In Context: The U.S.
preferred stock marketplace
So how do the new December issues
stack up within the context of today’s preferred
stock marketplace?
For many months now, two of the
most significant contributors to upward price
pressure have been (1) continued very low rates
implemented by foreign central banks and (2)
insensitivity by member banks toward changes in
the federal funds rate. Through July of this
year, preferred stock buyers totally ignored the
Fed’s federal funds rate increases.
But that started to change during early-August
with prices gradually dropping since then.

With the surge of new issues that we have seen
over the last six months (78 of the year’s 118
new issues, 66 percent, were introduced since
July 1), it also appears that issuers are
anticipating upward pressure on rates (which
pushes prices down) over the coming months.
With prices gradually decreasing since
early-August and companies rushing to introduce
new issues, perhaps 2018 will be the year that
we finally see preferred stock prices return to
something closer to their $25 par value.
But many things affect the market
prices of these securities such as the proximity
to their call or maturity date, proximity to
their next ex-dividend date, industry and/or
overall health of the issuer, perceived
direction of interest rates, pending government
regulatory or policy changes, cumulative versus
non-cumulative dividends and tax treatment of
dividend payments. So what we really need to
look at is current yield, which calculates the
average annual dividend yield per dollar
invested (without considering re-invested
dividend return or any future capital gain or
loss). Current yield is a “bang-for-your-buck”
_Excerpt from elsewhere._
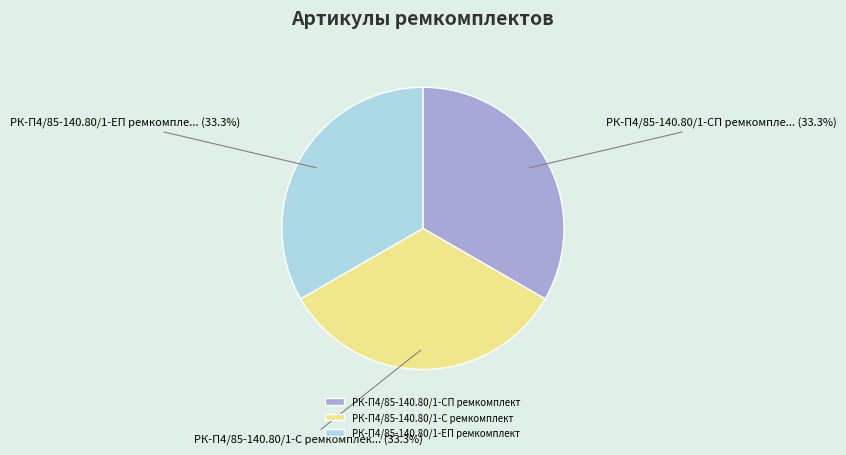

What percentage is the РК-П4/85-140.80/1-С ремкомплект slice, to the nearest percent?

33%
measure of value that normalizes differences in
coupon rate and price to give us a single,
comparable metric.
While the continuing strong
demand for U.S. preferred stocks can be
attributed to several factors, the next chart
makes it pretty clear that the lack of
attractive alternatives is certainly among them.
U.S.-traded preferred stocks are
currently returning an average current yield of
6.5 percent (blue line) while the annual return
being offered to income investors by the 10-year
treasury is 2.4 percent and that of the 2-year
bank CD is a meager 2.0 percent.

For comparison, I have set the
Yield column in the first table above to show
the current yield of the new December preferreds
on December 29. It is into this marketplace that
December’s new issues were introduced.
Income versus Value
Investing, Year-To-Date
With an average current yield of
6.5 percent, plus the 4.6 percent annualized
value gain, those investing in U.S.-traded
preferred stocks since the beginning of 2017
have seen a total annualized return of 11.1
percent (6.5 percent of which is realized in
dividend cash).
Starting at 2252 at the beginning
of the year (January 3, 2017 open), the S&P500
common stock value index closed on December 29
at 2674, an unrealized value gain of about 18.7
percent plus about two percent in average
dividend yield – a 2017 gain of about 20.7
percent for common stock investors. The
sustainability of this performance has become
the focus of many common stock investors.